======== Material for this task ========

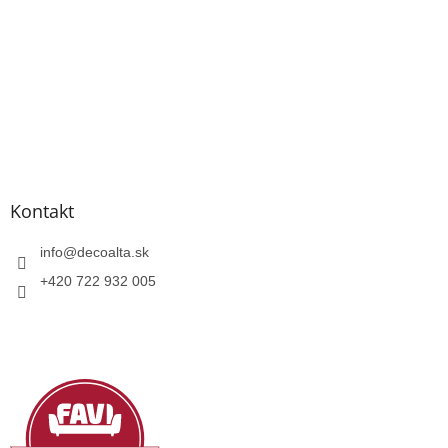
Kontakt
info
@
decoalta.sk
+420 722 932 005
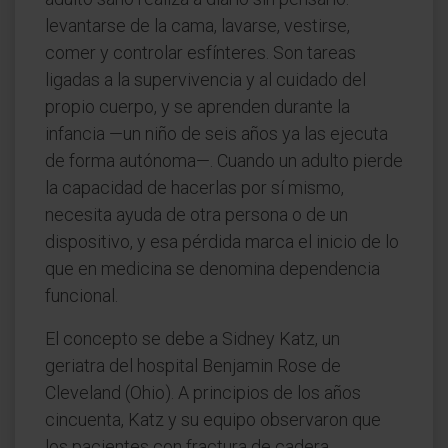
levantarse de la cama, lavarse, vestirse,
comer y controlar esfínteres. Son tareas
ligadas a la supervivencia y al cuidado del
propio cuerpo, y se aprenden durante la
infancia —un niño de seis años ya las ejecuta
de forma autónoma—. Cuando un adulto pierde
la capacidad de hacerlas por sí mismo,
necesita ayuda de otra persona o de un
dispositivo, y esa pérdida marca el inicio de lo
que en medicina se denomina dependencia
funcional.
El concepto se debe a Sidney Katz, un
geriatra del hospital Benjamin Rose de
Cleveland (Ohio). A principios de los años
cincuenta, Katz y su equipo observaron que
los pacientes con fractura de cadera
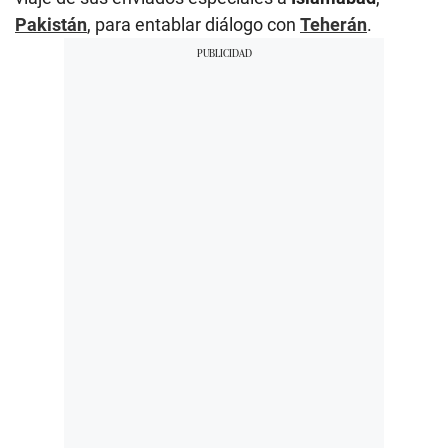
Pakistán
, para entablar diálogo con
Teherán
.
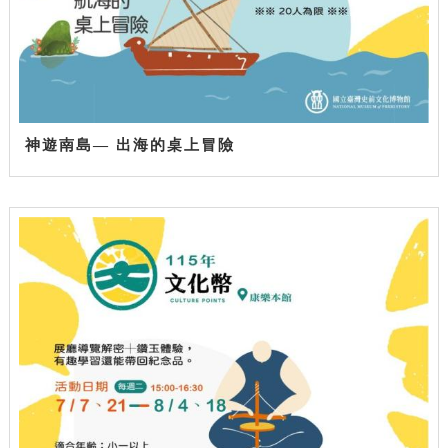
神遊南島— 出海的桌上冒險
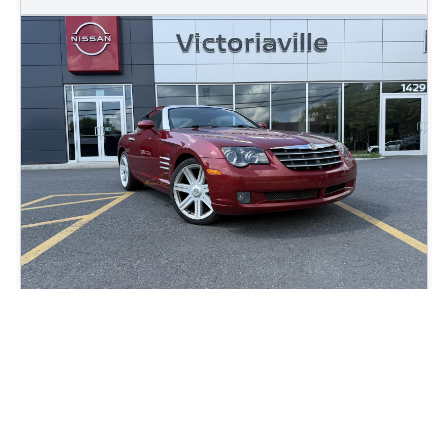
2004 Chrysler Crossfire Base
115 397
km
Sport / Aileron / Air climatisé / Régulateur de vitesse / Conduite
semi-manuelle / Groupe électrique / Mags sports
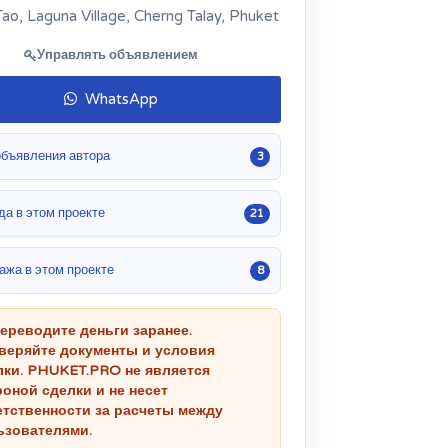
ao, Laguna Village, Cherng Talay, Phuket
Управлять объявлением
WhatsApp
объявления автора
3
да в этом проекте
21
ажа в этом проекте
8
переводите деньги заранее.
веряйте документы и условия
лки. PHUKET.PRO не является
роной сделки и не несет
етственности за расчеты между
ьзователями.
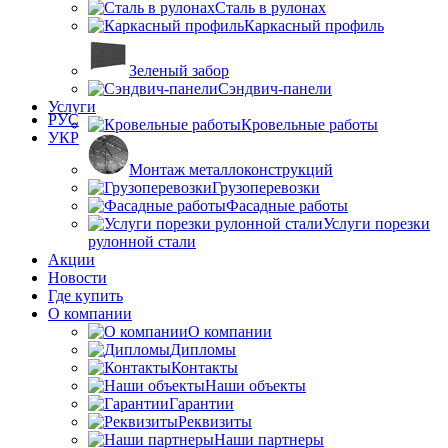
Сталь в рулонах
Каркасный профиль
Зеленый забор
Сэндвич-панели
Услуги
РУС
Кровельные работы
УКР
Монтаж металлоконструкций
Грузоперевозки
Фасадные работы
Услуги порезки
рулонной стали
Акции
Новости
Где купить
О компании
О компании
Дипломы
Контакты
Наши объекты
Гарантии
Реквизиты
Наши партнеры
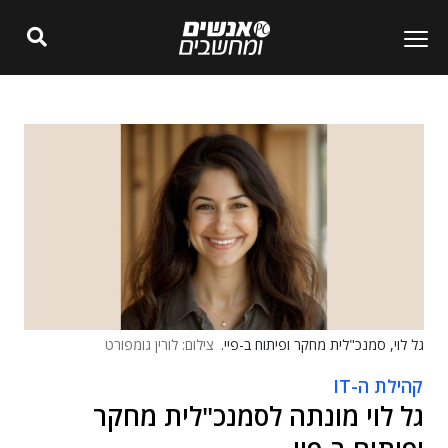
גל לוי, סמנכ"לית מחקר ופיתוח ב-פיי.
צילום: לורין גומפורט
קהילת ה-IT
גל לוי מונתה לסמנכ"לית מחקר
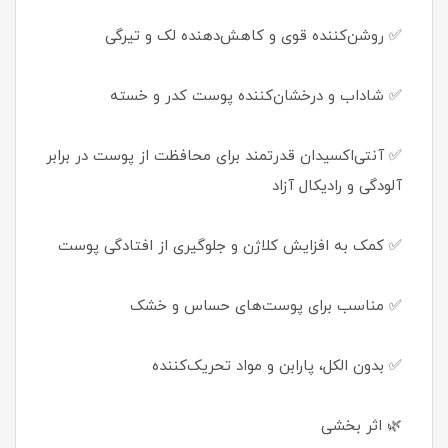
✅ روشن‌کننده قوی و کاهش‌دهنده لک و تیرگی
✅ شاداب و درخشان‌کننده پوست کدر و خسته
✅ آنتی‌اکسیدان قدرتمند برای محافظت از پوست در برابر
آلودگی و رادیکال آزاد
✅ کمک به افزایش کلاژن و جلوگیری از افتادگی پوست
✅ مناسب برای پوست‌های حساس و خشک
✅ بدون الکل، پارابن و مواد تحریک‌کننده
🌿 اثر بخشی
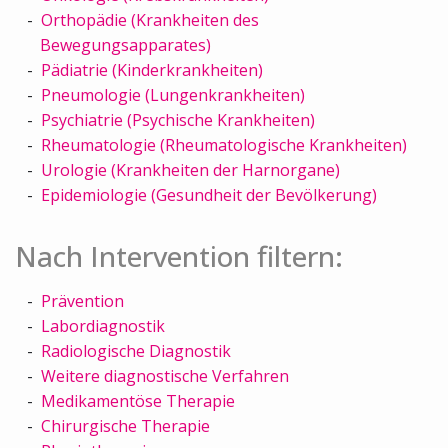
Orthopädie (Krankheiten des
Bewegungsapparates)
Pädiatrie (Kinderkrankheiten)
Pneumologie (Lungenkrankheiten)
Psychiatrie (Psychische Krankheiten)
Rheumatologie (Rheumatologische Krankheiten)
Urologie (Krankheiten der Harnorgane)
Epidemiologie (Gesundheit der Bevölkerung)
Nach Intervention filtern:
Prävention
Labordiagnostik
Radiologische Diagnostik
Weitere diagnostische Verfahren
Medikamentöse Therapie
Chirurgische Therapie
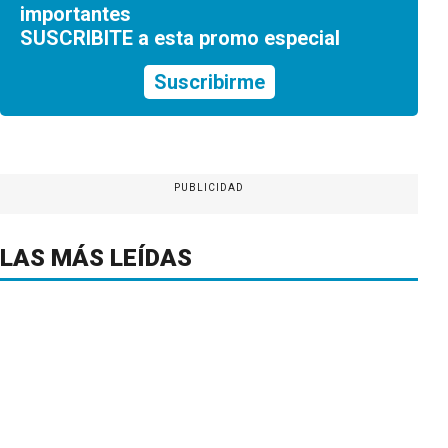
importantes
SUSCRIBITE a esta promo especial
Suscribirme
PUBLICIDAD
LAS MÁS LEÍDAS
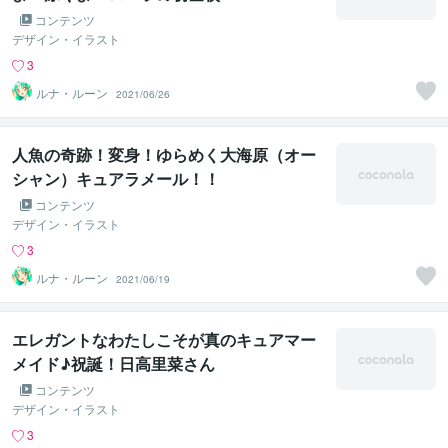
コンテンツ
デザイン・イラスト
3
ルナ・ルーン
2021/06/26
人魚の奇跡！変身！ゆらめく大海原（オー
シャン）キュアラメール！！
コンテンツ
デザイン・イラスト
3
ルナ・ルーン
2021/06/19
エレガントなわたしこそが真のキュアマー
メイド♪祝誕！日高里菜さん
コンテンツ
デザイン・イラスト
3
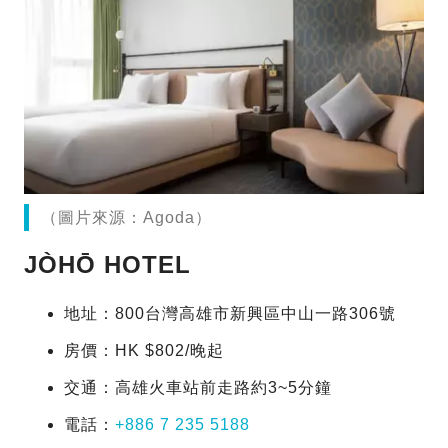
（圖片來源：Agoda）
JÒHŌ HOTEL
地址：800台灣高雄市新興區中山一路306號
房價：HK $802/晚起
交通：高雄火車站前走路約3~5分鐘
電話：
+886 7 235 5188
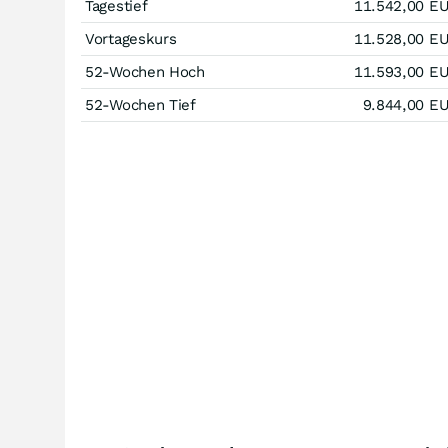
Tagestief
11.542,00
E
Vortageskurs
11.528,00
E
52-Wochen Hoch
11.593,00
E
52-Wochen Tief
9.844,00
E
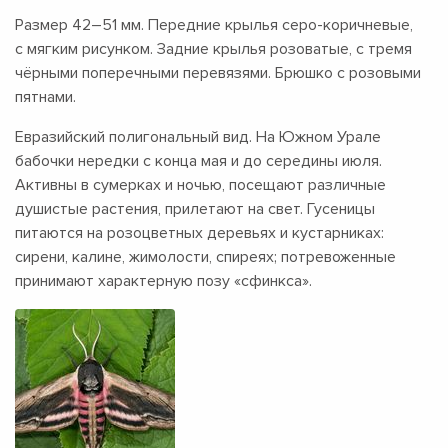
Размер
42–51 мм.
Передние крылья серо-коричневые,
с мягким рисунком. Задние крылья розоватые, с тремя
чёрными поперечными перевязями. Брюшко с розовыми
пятнами.
Евразийский полигональный вид. На Южном Урале
бабочки нередки с конца мая и до середины июля.
Активны в сумерках и ночью, посещают различные
душистые растения, прилетают на свет. Гусеницы
питаются на розоцветных деревьях и кустарниках:
сирени, калине, жимолости, спиреях; потревоженные
принимают характерную позу «сфинкса».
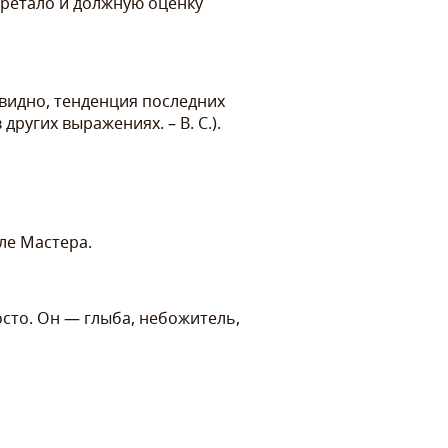
бретало и должную оценку
евидно, тенденция последних
других выражениях. – В. С.).
ле Мастера.
сто. Он — глыба, небожитель,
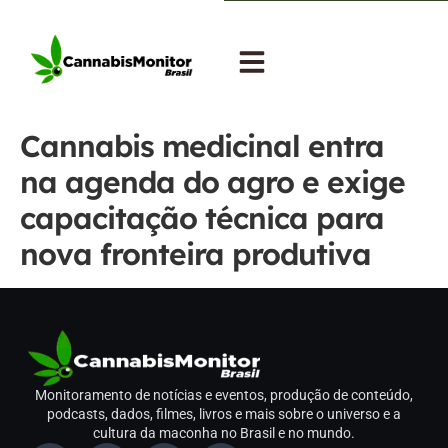
Cannabis medicinal entra
na agenda do agro e exige
capacitação técnica para
nova fronteira produtiva
Monitoramento de notícias e eventos, produção de conteúdo,
podcasts, dados, filmes, livros e mais sobre o universo e a
cultura da maconha no Brasil e no mundo.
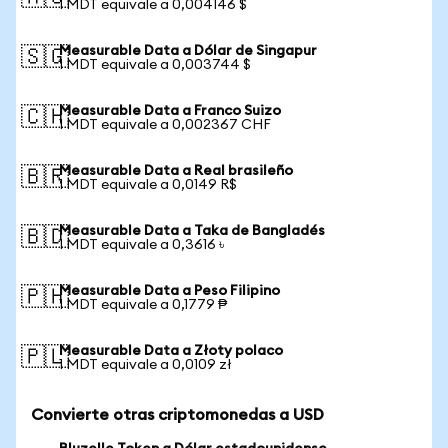
1 MDT equivale a 0,004146 $
Measurable Data a Dólar de Singapur
🇸🇬
1 MDT equivale a 0,003744 $
Measurable Data a Franco Suizo
🇨🇭
1 MDT equivale a 0,002367 CHF
Measurable Data a Real brasileño
🇧🇷
1 MDT equivale a 0,0149 R$
Measurable Data a Taka de Bangladés
🇧🇩
1 MDT equivale a 0,3616 ৳
Measurable Data a Peso Filipino
🇵🇭
1 MDT equivale a 0,1779 ₱
Measurable Data a Złoty polaco
🇵🇱
1 MDT equivale a 0,0109 zł
Convierte otras criptomonedas a USD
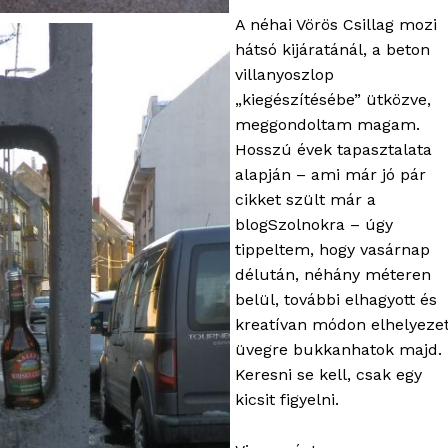
A néhai Vörös Csillag mozi
hátsó kijáratánál, a beton
villanyoszlop
„kiegészítésébe” ütközve,
meggondoltam magam.
Hosszú évek tapasztalata
alapján – ami már jó pár
cikket szült már a
blogSzolnokra – úgy
tippeltem, hogy vasárnap
délután, néhány méteren
OLNOK
belül, további elhagyott és
ktív
kreatívan módon elhelyezet
ortál
üvegre bukkanhatok majd.
Hasznos
Keresni se kell, csak egy
kicsit figyelni.
bSZ fiók
Előfizetés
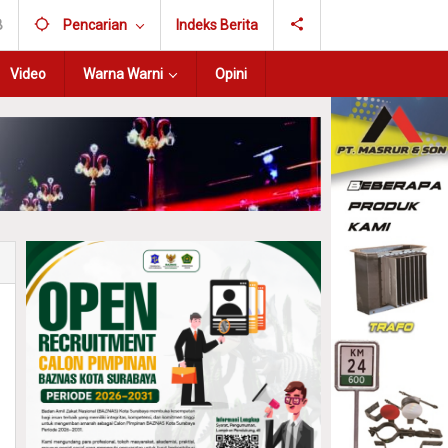
B
Pencarian
Indeks Berita
Video
Warna Warni
Opini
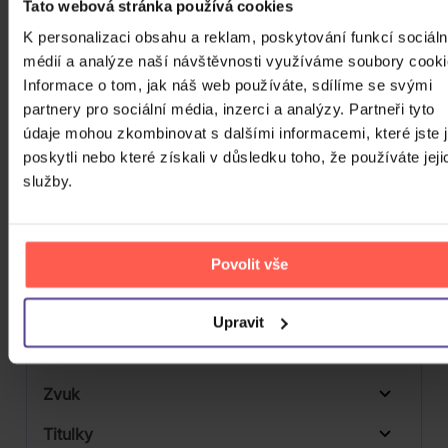
Tato webová stránka používá cookies
Počet CD
K personalizaci obsahu a reklam, poskytování funkcí sociáln
CD
médií a analýze naší návštěvnosti využíváme soubory cooki
Počet MC
Informace o tom, jak náš web používáte, sdílíme se svými
partnery pro sociální média, inzerci a analýzy. Partneři tyto
Počet DVD
1
údaje mohou zkombinovat s dalšími informacemi, které jste 
Počet BD
poskytli nebo které získali v důsledku toho, že používáte jeji
2
služby.
Počet vinyl
Počet KiT
Povolit vše
Balení média
Formát média
Upravit
Počet Platform Album
Plastový obal
Zvuk
Titulky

========

_What you have to do_
Output the lines above in full and exactly. Leave out every picture.

_Task response_
Kontakt
info
@
decoalta.sk
+420 722 932 005
levantarse de la cama, lavarse, vestirse,
comer y controlar esfínteres. Son tareas
ligadas a la supervivencia y al cuidado del
propio cuerpo, y se aprenden durante la
infancia —un niño de seis años ya las ejecuta
de forma autónoma—. Cuando un adulto pierde
la capacidad de hacerlas por sí mismo,
necesita ayuda de otra persona o de un
dispositivo, y esa pérdida marca el inicio de lo
que en medicina se denomina dependencia
funcional.
El concepto se debe a Sidney Katz, un
geriatra del hospital Benjamin Rose de
Cleveland (Ohio). A principios de los años
cincuenta, Katz y su equipo observaron que
los pacientes con fractura de cadera
Pakistán
, para entablar diálogo con
Teherán
.
神遊南島— 出海的桌上冒險
2004 Chrysler Crossfire Base
115 397
km
Sport / Aileron / Air climatisé / Régulateur de vitesse / Conduite
semi-manuelle / Groupe électrique / Mags sports
ao, Laguna Village, Cherng Talay, Phuket
Управлять объявлением
WhatsApp
объявления автора
3
да в этом проекте
21
ажа в этом проекте
8
переводите деньги заранее.
веряйте документы и условия
лки. PHUKET.PRO не является
роной сделки и не несет
етственности за расчеты между
ьзователями.
Сталь в рулонах
Каркасный профиль
Зеленый забор
Сэндвич-панели
Услуги
РУС
Кровельные работы
УКР
Монтаж металлоконструкций
Грузоперевозки
Фасадные работы
Услуги порезки
рулонной стали
Акции
Новости
Где купить
О компании
О компании
Дипломы
Контакты
Наши объекты
Гарантии
Реквизиты
Наши партнеры
גל לוי, סמנכ"לית מחקר ופיתוח ב-פיי.
צילום: לורין גומפורט
קהילת ה-IT
גל לוי מונתה לסמנכ"לית מחקר
✅ روشن‌کننده قوی و کاهش‌دهنده لک و تیرگی
✅ شاداب و درخشان‌کننده پوست کدر و خسته
✅ آنتی‌اکسیدان قدرتمند برای محافظت از پوست در برابر
آلودگی و رادیکال آزاد
✅ کمک به افزایش کلاژن و جلوگیری از افتادگی پوست
✅ مناسب برای پوست‌های حساس و خشک
✅ بدون الکل، پارابن و مواد تحریک‌کننده
🌿 اثر بخشی
Orthopädie (Krankheiten des
Bewegungsapparates)
Pädiatrie (Kinderkrankheiten)
Pneumologie (Lungenkrankheiten)
Psychiatrie (Psychische Krankheiten)
Rheumatologie (Rheumatologische Krankheiten)
Urologie (Krankheiten der Harnorgane)
Epidemiologie (Gesundheit der Bevölkerung)
Nach Intervention filtern:
Prävention
Labordiagnostik
Radiologische Diagnostik
Weitere diagnostische Verfahren
Medikamentöse Therapie
Chirurgische Therapie
importantes
SUSCRIBITE a esta promo especial
Suscribirme
PUBLICIDAD
LAS MÁS LEÍDAS
コンテンツ
デザイン・イラスト
3
ルナ・ルーン
2021/06/26
人魚の奇跡！変身！ゆらめく大海原（オー
シャン）キュアラメール！！
コンテンツ
デザイン・イラスト
3
ルナ・ルーン
2021/06/19
エレガントなわたしこそが真のキュアマー
メイド♪祝誕！日高里菜さん
コンテンツ
デザイン・イラスト
3
（圖片來源：Agoda）
JÒHŌ HOTEL
地址：800台灣高雄市新興區中山一路306號
房價：HK $802/晚起
交通：高雄火車站前走路約3~5分鐘
電話：
+886 7 235 5188
Tagestief
11.542,00
E
Vortageskurs
11.528,00
E
52-Wochen Hoch
11.593,00
E
52-Wochen Tief
9.844,00
E
Размер
42–51 мм.
Передние крылья серо-коричневые,
с мягким рисунком. Задние крылья розоватые, с тремя
чёрными поперечными перевязями. Брюшко с розовыми
пятнами.
Евразийский полигональный вид. На Южном Урале
бабочки нередки с конца мая и до середины июля.
Активны в сумерках и ночью, посещают различные
душистые растения, прилетают на свет. Гусеницы
питаются на розоцветных деревьях и кустарниках:
сирени, калине, жимолости, спиреях; потревоженные
принимают характерную позу «сфинкса».
бретало и должную оценку
евидно, тенденция последних
других выражениях. – В. С.).
ле Мастера.
сто. Он — глыба, небожитель,
Cannabis medicinal entra
na agenda do agro e exige
capacitação técnica para
nova fronteira produtiva
Monitoramento de notícias e eventos, produção de conteúdo,
podcasts, dados, filmes, livros e mais sobre o universo e a
cultura da maconha no Brasil e no mundo.
1 MDT equivale a 0,004146 $
Measurable Data a Dólar de Singapur
🇸🇬
1 MDT equivale a 0,003744 $
Measurable Data a Franco Suizo
🇨🇭
1 MDT equivale a 0,002367 CHF
Measurable Data a Real brasileño
🇧🇷
1 MDT equivale a 0,0149 R$
Measurable Data a Taka de Bangladés
🇧🇩
1 MDT equivale a 0,3616 ৳
Measurable Data a Peso Filipino
🇵🇭
1 MDT equivale a 0,1779 ₱
Measurable Data a Złoty polaco
🇵🇱
1 MDT equivale a 0,0109 zł
Convierte otras criptomonedas a USD
A néhai Vörös Csillag mozi
hátsó kijáratánál, a beton
villanyoszlop
„kiegészítésébe” ütközve,
meggondoltam magam.
Hosszú évek tapasztalata
alapján – ami már jó pár
cikket szült már a
blogSzolnokra – úgy
tippeltem, hogy vasárnap
délután, néhány méteren
OLNOK
belül, további elhagyott és
ktív
kreatívan módon elhelyezet
ortál
üvegre bukkanhatok majd.
Hasznos
Keresni se kell, csak egy
kicsit figyelni.
bSZ fiók
Előfizetés
B
Pencarian
Indeks Berita
Video
Warna Warni
Opini
Tato webová stránka používá cookies
Počet CD
K personalizaci obsahu a reklam, poskytování funkcí sociáln
CD
médií a analýze naší návštěvnosti využíváme soubory cooki
Počet MC
Informace o tom, jak náš web používáte, sdílíme se svými
partnery pro sociální média, inzerci a analýzy. Partneři tyto
Počet DVD
1
údaje mohou zkombinovat s dalšími informacemi, které jste 
Počet BD
poskytli nebo které získali v důsledku toho, že používáte jeji
2
služby.
Počet vinyl
Počet KiT
Povolit vše
Balení média
Formát média
Upravit
Počet Platform Album
Plastový obal
Zvuk
Titulky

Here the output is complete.